Entre tanto, un acontecimiento voló para siempre la coalición CEDA-Radical. El hijo adoptivo de Lerroux, el antiguo presidente de gobierno, Semper, y muy posiblemente el mismo Lerroux, se vieron implicados en un caso de corrupción sobornados para introducir fraudulentamente un tipo de ruleta. Al mismo tiempo salía a la luz otro escándalo relacionado con malversación de los fondos de las colonias.

Estos escándalos demostraron que en aquellos tiempos críticos y peligrosos por los que atravesaba España, un grupo de políticos se dedicaban a llenarse los bolsillos. La mayoría de los diputados del partido Radical dimitieron pero el acontecimiento que derribó al gobierno fue diferente: Chapaprieta, tuvo por fin su presupuesto preparado. Los funcionarios del gobierno verían sus salarios recortados del 10 al 15%, los gastos en educación suspendidos, incluso se atrevía a imponer a los terratenientes un pequeño impuesto. Los derechos sucesorios subirían del 1 al 3,5%. Esto dividió al gobierno, ya que la CEDA, bajo la presión de los hacendados, se negó a saber nada de esta cuestión. Esto ocurría en diciembre de 1.935.

El momento de Gil Robles parecía por fin llegado. Los radicales se habían destruido por sí mismo. Su plan era este: una vez en el poder y consolidada su posición aprobarían un decreto pidiendo al presidente que disolviera las Cortes y convocara elecciones sobre la cuestión de la reforma de la Constitución. Alcalá Zamora, como católico sincero, deseaba también una reforma de la Constitución, pero las conversaciones que había mantenido con Gil Robles le confirmaban la idea de que este quería acabar con el gobierno parlamentario y sustituirlo por un Estado corporativo. Alcalá Zamora determinó, en su fuero interno, no concederle nunca plenos poderes.
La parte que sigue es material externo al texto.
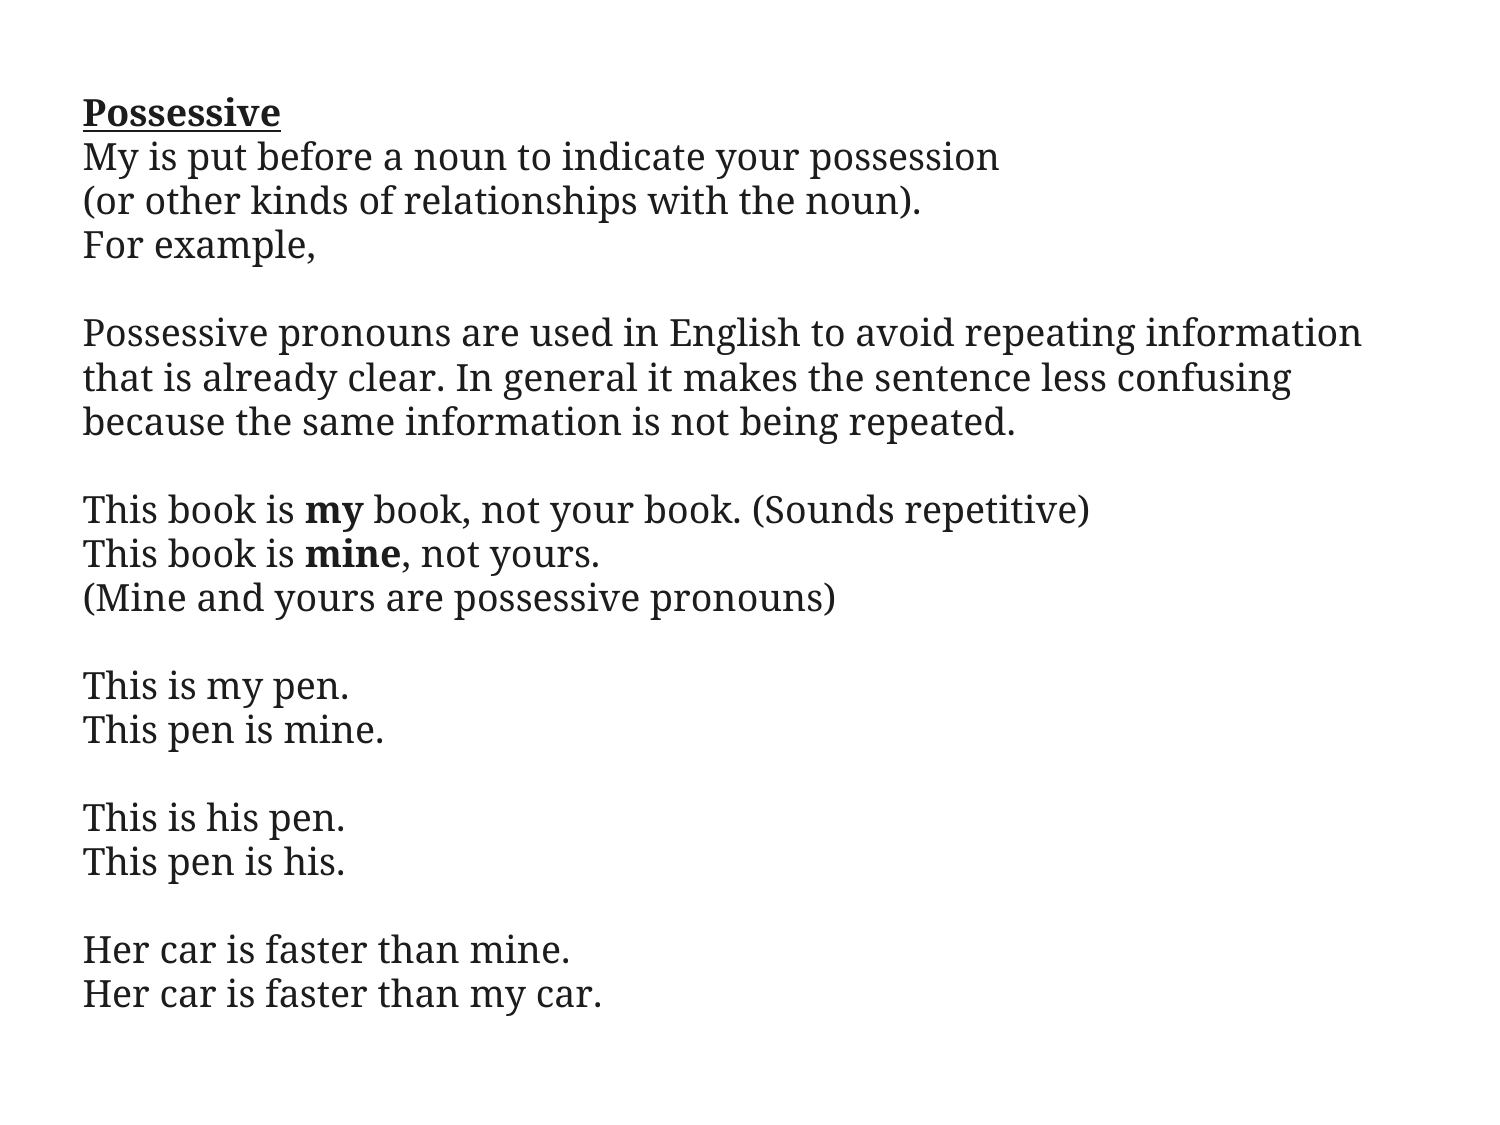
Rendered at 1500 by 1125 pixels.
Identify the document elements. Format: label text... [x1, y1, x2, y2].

text_box Possessive My is put before a noun to indicate your possession (or other kinds of relationships with the noun). For example, Possessive pronouns are used in English to avoid repeating information that is already clear. In general it makes the sentence less confusing because the same information is not being repeated. This book is my book, not your book. (Sounds repetitive) This book is mine, not yours. (Mine and yours are possessive pronouns) This is my pen. This pen is mine. This is his pen. This pen is his. Her car is faster than mine. Her car is faster than my car. [82, 90, 1500, 1065]
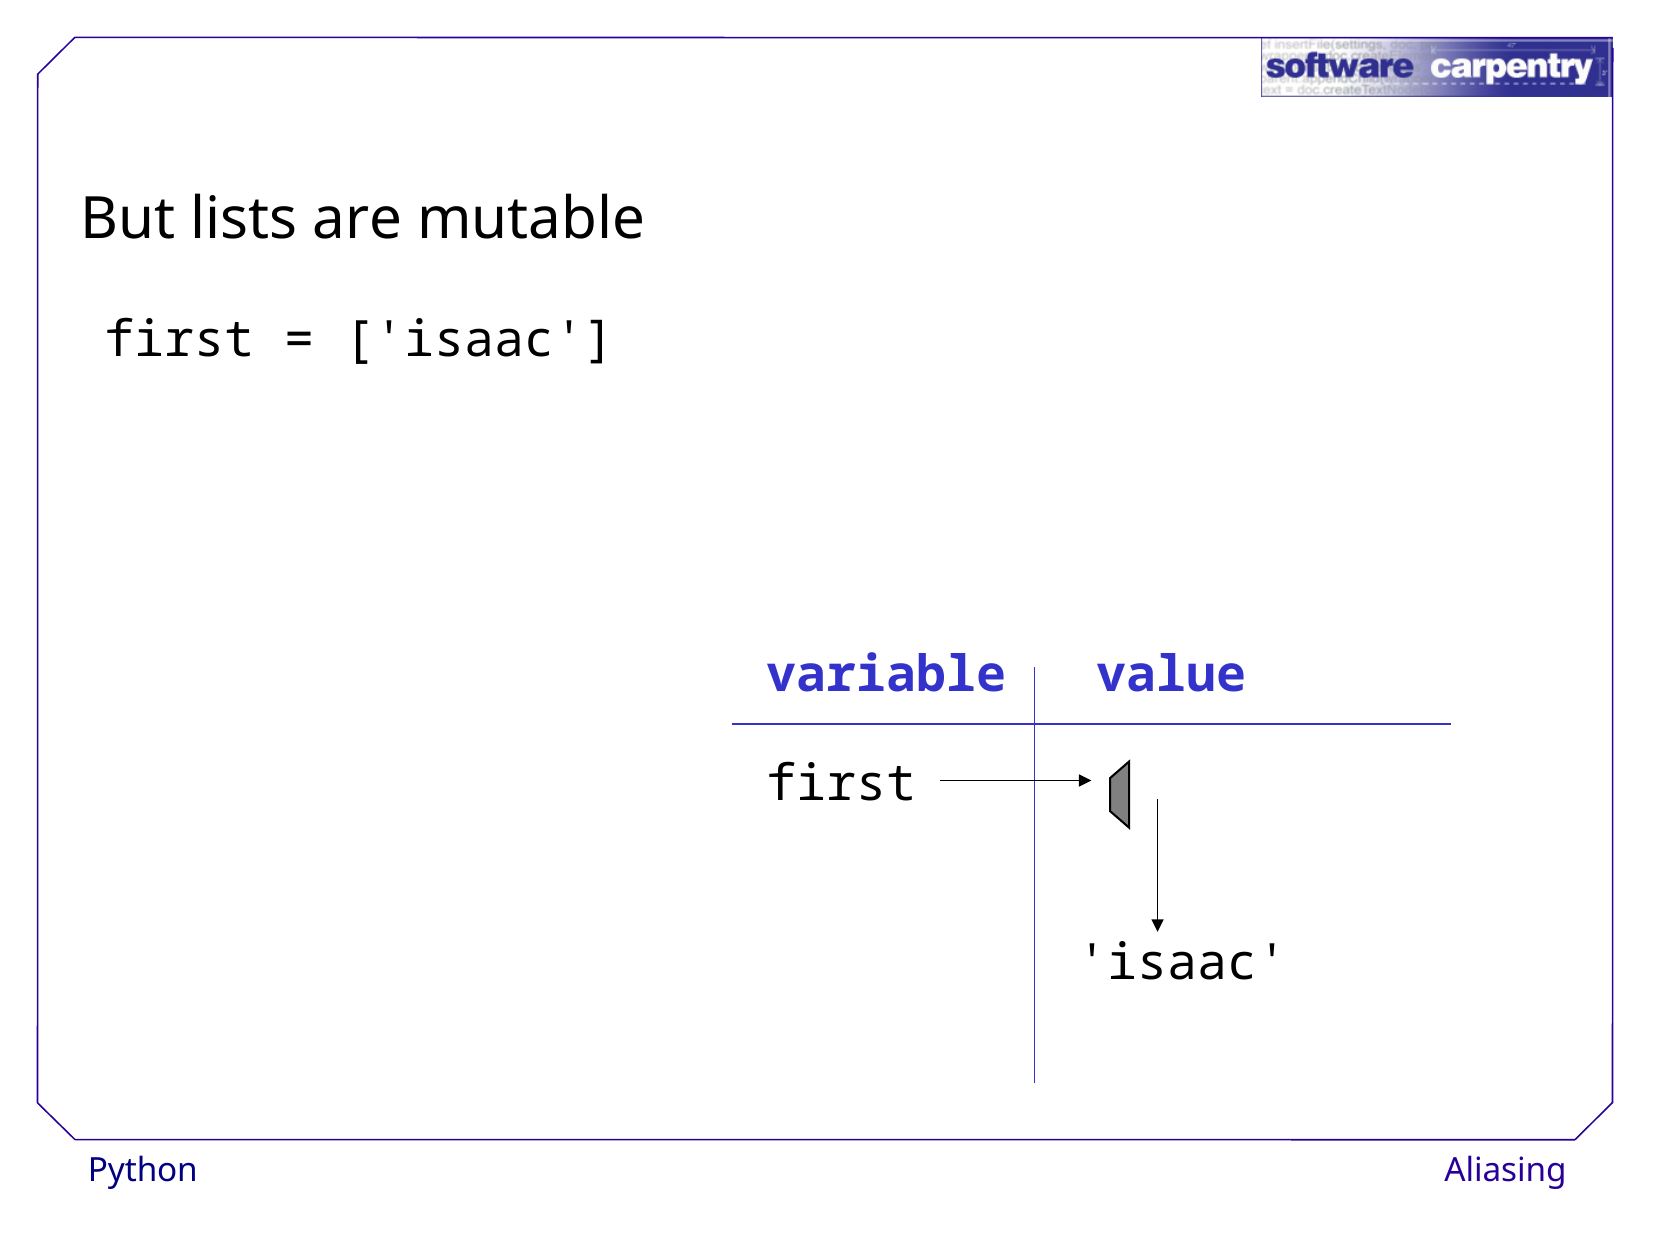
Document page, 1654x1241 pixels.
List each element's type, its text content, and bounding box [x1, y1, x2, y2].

picture [1261, 39, 1613, 97]
text_box variable [751, 638, 1016, 715]
text_box But lists are mutable [65, 138, 811, 259]
text_box first = ['isaac'] [89, 298, 903, 743]
table_header [1130, 762, 1195, 828]
text_box first [751, 742, 1016, 1055]
text_box [1110, 761, 1130, 828]
text_box value [1081, 638, 1347, 715]
text_box 'isaac' [1062, 922, 1574, 1008]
Por esta razón puso las riendas del gobierno en manos de Portela Valladares con la condición de que convocara nuevas elecciones. Había olvidado que la ley de elecciones no favorecía el triunfo de los partidos de centro, sino que acentuaba la inclinación normal del péndulo de un lado al opuesto. Violentamente asaltado por las derechas y por las izquierdas (el furor de Gil Robles contra el presidente no tuvo límites) le fue imposible a Portela Valladares mantener una mayoría en las Cortes y el presidente de la República se vio obligado a firmar la orden de disolución de las mismas y convocar elecciones. Estas se fijaron para el 16 de febrero de 1.936.